GOAL OF THE EXERCISE -> Extract from the material every line that contains the string "المؤقتة", and copy each one out in full.

-=-=-

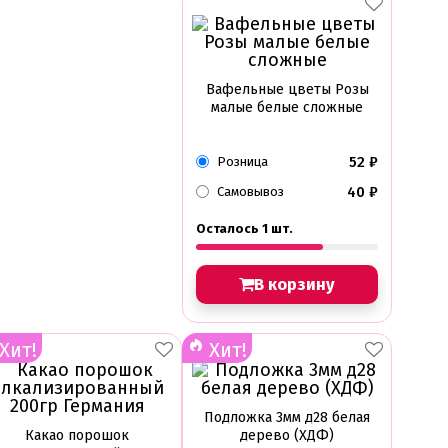
Вафельные цветы Розы
малые белые сложные
52
₽
Розница
40
₽
Самовывоз
Осталось 1 шт.
В корзину
Хит!
Хит!
Подложка 3мм д28 белая
Какао порошок
дерево (ХДФ)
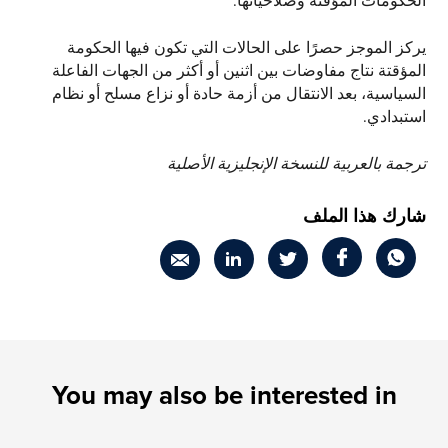
الحكومات المؤقتة وصلاحياتها.
يركز الموجز حصرًا على الحالات التي تكون فيها الحكومة
المؤقتة نتاج مفاوضات بين اثنين أو أكثر من الجهات الفاعلة
السياسية، بعد الانتقال من أزمة حادة أو نزاع مسلح أو نظام
استبدادي.
ترجمة بالعربية للنسخة الإنجليزية الأصلية
شارك هذا الملف
You may also be interested in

-=-=-

WRITTEN SOLUTION ->
الحكومات المؤقتة وصلاحياتها.
المؤقتة نتاج مفاوضات بين اثنين أو أكثر من الجهات الفاعلة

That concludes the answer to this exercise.